Recorded data
========================

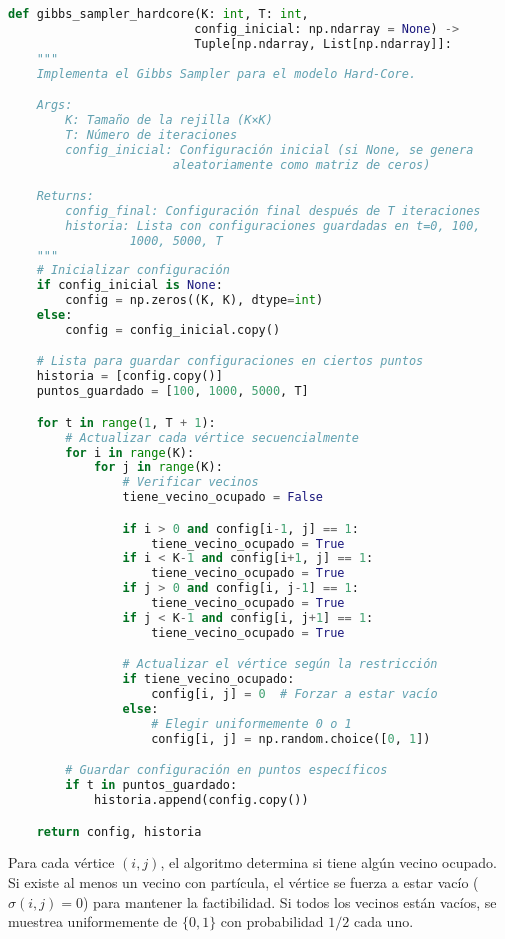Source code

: \begin{lstlisting}[language=Python]
def gibbs_sampler_hardcore(K: int, T: int,
                          config_inicial: np.ndarray = None) ->
                          Tuple[np.ndarray, List[np.ndarray]]:
    """
    Implementa el Gibbs Sampler para el modelo Hard-Core.

    Args:
        K: Tamaño de la rejilla (K×K)
        T: Número de iteraciones
        config_inicial: Configuración inicial (si None, se genera
                       aleatoriamente como matriz de ceros)

    Returns:
        config_final: Configuración final después de T iteraciones
        historia: Lista con configuraciones guardadas en t=0, 100,
                 1000, 5000, T
    """
    # Inicializar configuración
    if config_inicial is None:
        config = np.zeros((K, K), dtype=int)
    else:
        config = config_inicial.copy()

    # Lista para guardar configuraciones en ciertos puntos
    historia = [config.copy()]
    puntos_guardado = [100, 1000, 5000, T]

    for t in range(1, T + 1):
        # Actualizar cada vértice secuencialmente
        for i in range(K):
            for j in range(K):
                # Verificar vecinos
                tiene_vecino_ocupado = False

                if i > 0 and config[i-1, j] == 1:
                    tiene_vecino_ocupado = True
                if i < K-1 and config[i+1, j] == 1:
                    tiene_vecino_ocupado = True
                if j > 0 and config[i, j-1] == 1:
                    tiene_vecino_ocupado = True
                if j < K-1 and config[i, j+1] == 1:
                    tiene_vecino_ocupado = True

                # Actualizar el vértice según la restricción
                if tiene_vecino_ocupado:
                    config[i, j] = 0  # Forzar a estar vacío
                else:
                    # Elegir uniformemente 0 o 1
                    config[i, j] = np.random.choice([0, 1])

        # Guardar configuración en puntos específicos
        if t in puntos_guardado:
            historia.append(config.copy())

    return config, historia
\end{lstlisting}

Para cada vértice $(i,j)$, el algoritmo determina si tiene algún vecino ocupado. Si existe al menos un vecino con partícula, el vértice se fuerza a estar vacío ($\sigma(i,j) = 0$) para mantener la factibilidad. Si todos los vecinos están vacíos, se muestrea uniformemente de $\{0, 1\}$ con probabilidad $1/2$ cada uno.

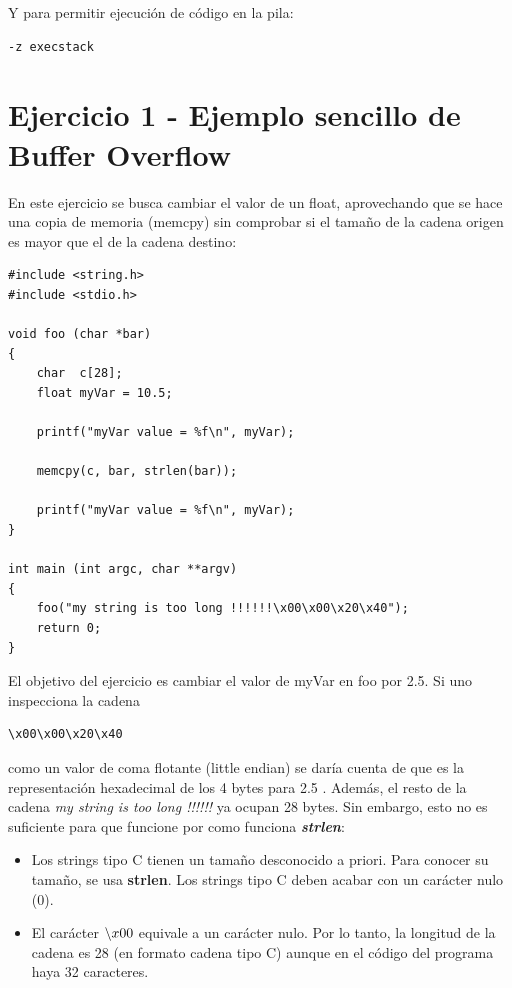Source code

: \documentclass[]{article}
\begin{document}
Y para permitir ejecución de código en la pila:

\begin{verbatim}
-z execstack
\end{verbatim}



\newpage
\section{Ejercicio 1 - Ejemplo sencillo de Buffer Overflow}

En este ejercicio se busca cambiar el valor de un float, aprovechando que se hace una copia de memoria (memcpy) sin comprobar si el tamaño de la cadena origen es mayor que el de la cadena destino:

\begin{lstlisting}
#include <string.h>
#include <stdio.h>

void foo (char *bar)
{
	char  c[28];		   
	float myVar = 10.5;  
	
	printf("myVar value = %f\n", myVar);
	
	memcpy(c, bar, strlen(bar)); 
	
	printf("myVar value = %f\n", myVar);
}

int main (int argc, char **argv)
{
	foo("my string is too long !!!!!!\x00\x00\x20\x40");
	return 0;
}
\end{lstlisting}

El objetivo del ejercicio es cambiar el valor de myVar en foo por 2.5. Si uno inspecciona la cadena 

\begin{verbatim}
\x00\x00\x20\x40
\end{verbatim}

\noindent como un valor de coma flotante (little endian) se daría cuenta de que es la representación hexadecimal de los 4 bytes para 2.5  \cite{iee754}. Además, el resto de la cadena \textit{my string is too long !!!!!!} ya ocupan 28 bytes. Sin embargo, esto no es suficiente para que funcione por como funciona \textit{\textbf{strlen}}:

\begin{itemize}
	\item Los strings tipo C tienen un tamaño desconocido a priori. Para conocer su tamaño, se usa \textbf{strlen}. Los strings tipo C deben acabar con un carácter nulo (0). 
	\item El carácter $\symbol{92}x00$ equivale a un carácter nulo. Por lo tanto, la longitud de la cadena es 28 (en formato cadena tipo C) aunque en el código del programa haya 32 caracteres. 
\end{itemize}
\end{document}
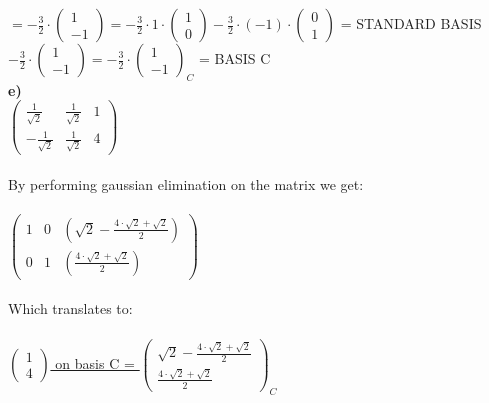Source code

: \documentclass[11pt]{amsart}
\begin{document}
$ = -\frac{3}{2} \cdot \begin{pmatrix} 1 \\ -1 \end{pmatrix} = - \frac{3}{2} \cdot 1 \cdot 
	\begin{pmatrix} 1 \\ 0 \end{pmatrix} - \frac{3}{2} \cdot (-1) \cdot 
	\begin{pmatrix} 0 \\ 1 \end{pmatrix} $  = STANDARD BASIS \\
	
$ -\frac{3}{2} \cdot \begin{pmatrix} 1 \\ -1 \end{pmatrix} = -\frac{3}{2} \cdot \begin{pmatrix} 1 \\ -1 \end{pmatrix}_C$ = BASIS C \\
 
 \textbf{e)}\\
 
$ \begin{pmatrix} \frac{1}{\sqrt{2}}&\frac{1}{\sqrt{2}}&1 \\ -\frac{1}{\sqrt{2}}&\frac{1}{\sqrt{2}}&4 \end{pmatrix} $ \\\\

By performing gaussian elimination on the matrix we get: \\\\

$ \begin{pmatrix} 1&0&(\sqrt2 - \frac{4\cdot\sqrt{2}+\sqrt{2}}{2}) \\ 0&1&(\frac{4\cdot\sqrt{2}+\sqrt{2}}{2}) \end{pmatrix}$\\\\

Which translates to: \\\\

\underline{\underline{$ \begin{pmatrix} 1\\4 \end{pmatrix} $ on basis C = $\begin{pmatrix} 	 
\sqrt2 - \frac{4\cdot\sqrt{2}+\sqrt{2}}{2} \\ \frac{4\cdot\sqrt{2}+\sqrt{2}}{2} \end{pmatrix}_C $ }}\\
\end{document}
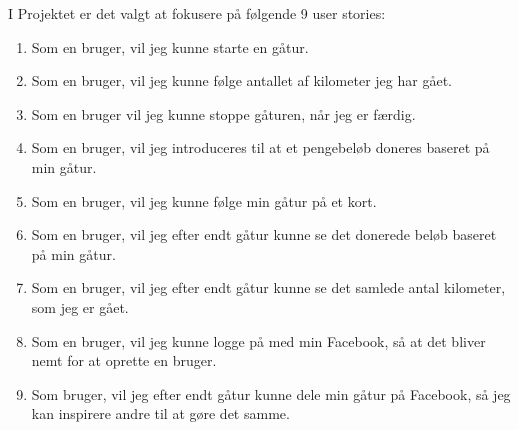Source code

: I Projektet er det valgt at fokusere på følgende 9 user stories:
\begin{enumerate}

\item Som en bruger, vil jeg kunne starte en gåtur.
\item Som en bruger, vil jeg kunne følge antallet af kilometer jeg har gået. 
\item Som en bruger vil jeg kunne stoppe gåturen, når jeg er færdig. 
\item Som en bruger, vil jeg introduceres til at et pengebeløb doneres baseret på min gåtur. 
\item Som en bruger, vil jeg kunne følge min gåtur på et kort. 
\item Som en bruger, vil jeg efter endt gåtur kunne se det donerede beløb baseret på min gåtur. 
\item Som en bruger, vil jeg efter endt gåtur kunne se det samlede antal kilometer, som jeg er gået. 
\item Som en bruger, vil jeg kunne logge på med min Facebook, så at det bliver nemt for at oprette en bruger. 
\item Som bruger, vil jeg efter endt gåtur kunne dele min gåtur på Facebook, så jeg kan inspirere andre til at gøre det samme. 
\end{enumerate}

========================

Activity - Reproduce the records in full and leave the images behind.

Output below -
Source code

: \begin{lstlisting}[language=Python]
def gibbs_sampler_hardcore(K: int, T: int,
                          config_inicial: np.ndarray = None) ->
                          Tuple[np.ndarray, List[np.ndarray]]:
    """
    Implementa el Gibbs Sampler para el modelo Hard-Core.

    Args:
        K: Tamaño de la rejilla (K×K)
        T: Número de iteraciones
        config_inicial: Configuración inicial (si None, se genera
                       aleatoriamente como matriz de ceros)

    Returns:
        config_final: Configuración final después de T iteraciones
        historia: Lista con configuraciones guardadas en t=0, 100,
                 1000, 5000, T
    """
    # Inicializar configuración
    if config_inicial is None:
        config = np.zeros((K, K), dtype=int)
    else:
        config = config_inicial.copy()

    # Lista para guardar configuraciones en ciertos puntos
    historia = [config.copy()]
    puntos_guardado = [100, 1000, 5000, T]

    for t in range(1, T + 1):
        # Actualizar cada vértice secuencialmente
        for i in range(K):
            for j in range(K):
                # Verificar vecinos
                tiene_vecino_ocupado = False

                if i > 0 and config[i-1, j] == 1:
                    tiene_vecino_ocupado = True
                if i < K-1 and config[i+1, j] == 1:
                    tiene_vecino_ocupado = True
                if j > 0 and config[i, j-1] == 1:
                    tiene_vecino_ocupado = True
                if j < K-1 and config[i, j+1] == 1:
                    tiene_vecino_ocupado = True

                # Actualizar el vértice según la restricción
                if tiene_vecino_ocupado:
                    config[i, j] = 0  # Forzar a estar vacío
                else:
                    # Elegir uniformemente 0 o 1
                    config[i, j] = np.random.choice([0, 1])

        # Guardar configuración en puntos específicos
        if t in puntos_guardado:
            historia.append(config.copy())

    return config, historia
\end{lstlisting}

Para cada vértice $(i,j)$, el algoritmo determina si tiene algún vecino ocupado. Si existe al menos un vecino con partícula, el vértice se fuerza a estar vacío ($\sigma(i,j) = 0$) para mantener la factibilidad. Si todos los vecinos están vacíos, se muestrea uniformemente de $\{0, 1\}$ con probabilidad $1/2$ cada uno.

Source code

: \documentclass[]{article}
\begin{document}
Y para permitir ejecución de código en la pila:

\begin{verbatim}
-z execstack
\end{verbatim}



\newpage
\section{Ejercicio 1 - Ejemplo sencillo de Buffer Overflow}

En este ejercicio se busca cambiar el valor de un float, aprovechando que se hace una copia de memoria (memcpy) sin comprobar si el tamaño de la cadena origen es mayor que el de la cadena destino:

\begin{lstlisting}
#include <string.h>
#include <stdio.h>

void foo (char *bar)
{
	char  c[28];		   
	float myVar = 10.5;  
	
	printf("myVar value = %f\n", myVar);
	
	memcpy(c, bar, strlen(bar)); 
	
	printf("myVar value = %f\n", myVar);
}

int main (int argc, char **argv)
{
	foo("my string is too long !!!!!!\x00\x00\x20\x40");
	return 0;
}
\end{lstlisting}

El objetivo del ejercicio es cambiar el valor de myVar en foo por 2.5. Si uno inspecciona la cadena 

\begin{verbatim}
\x00\x00\x20\x40
\end{verbatim}

\noindent como un valor de coma flotante (little endian) se daría cuenta de que es la representación hexadecimal de los 4 bytes para 2.5  \cite{iee754}. Además, el resto de la cadena \textit{my string is too long !!!!!!} ya ocupan 28 bytes. Sin embargo, esto no es suficiente para que funcione por como funciona \textit{\textbf{strlen}}:

\begin{itemize}
	\item Los strings tipo C tienen un tamaño desconocido a priori. Para conocer su tamaño, se usa \textbf{strlen}. Los strings tipo C deben acabar con un carácter nulo (0). 
	\item El carácter $\symbol{92}x00$ equivale a un carácter nulo. Por lo tanto, la longitud de la cadena es 28 (en formato cadena tipo C) aunque en el código del programa haya 32 caracteres. 
\end{itemize}
\end{document}
Source code

: \documentclass[11pt]{amsart}
\begin{document}
$ = -\frac{3}{2} \cdot \begin{pmatrix} 1 \\ -1 \end{pmatrix} = - \frac{3}{2} \cdot 1 \cdot 
	\begin{pmatrix} 1 \\ 0 \end{pmatrix} - \frac{3}{2} \cdot (-1) \cdot 
	\begin{pmatrix} 0 \\ 1 \end{pmatrix} $  = STANDARD BASIS \\
	
$ -\frac{3}{2} \cdot \begin{pmatrix} 1 \\ -1 \end{pmatrix} = -\frac{3}{2} \cdot \begin{pmatrix} 1 \\ -1 \end{pmatrix}_C$ = BASIS C \\
 
 \textbf{e)}\\
 
$ \begin{pmatrix} \frac{1}{\sqrt{2}}&\frac{1}{\sqrt{2}}&1 \\ -\frac{1}{\sqrt{2}}&\frac{1}{\sqrt{2}}&4 \end{pmatrix} $ \\\\

By performing gaussian elimination on the matrix we get: \\\\

$ \begin{pmatrix} 1&0&(\sqrt2 - \frac{4\cdot\sqrt{2}+\sqrt{2}}{2}) \\ 0&1&(\frac{4\cdot\sqrt{2}+\sqrt{2}}{2}) \end{pmatrix}$\\\\

Which translates to: \\\\

\underline{\underline{$ \begin{pmatrix} 1\\4 \end{pmatrix} $ on basis C = $\begin{pmatrix} 	 
\sqrt2 - \frac{4\cdot\sqrt{2}+\sqrt{2}}{2} \\ \frac{4\cdot\sqrt{2}+\sqrt{2}}{2} \end{pmatrix}_C $ }}\\
\end{document}
Source code

: I Projektet er det valgt at fokusere på følgende 9 user stories:
\begin{enumerate}

\item Som en bruger, vil jeg kunne starte en gåtur.
\item Som en bruger, vil jeg kunne følge antallet af kilometer jeg har gået. 
\item Som en bruger vil jeg kunne stoppe gåturen, når jeg er færdig. 
\item Som en bruger, vil jeg introduceres til at et pengebeløb doneres baseret på min gåtur. 
\item Som en bruger, vil jeg kunne følge min gåtur på et kort. 
\item Som en bruger, vil jeg efter endt gåtur kunne se det donerede beløb baseret på min gåtur. 
\item Som en bruger, vil jeg efter endt gåtur kunne se det samlede antal kilometer, som jeg er gået. 
\item Som en bruger, vil jeg kunne logge på med min Facebook, så at det bliver nemt for at oprette en bruger. 
\item Som bruger, vil jeg efter endt gåtur kunne dele min gåtur på Facebook, så jeg kan inspirere andre til at gøre det samme. 
\end{enumerate}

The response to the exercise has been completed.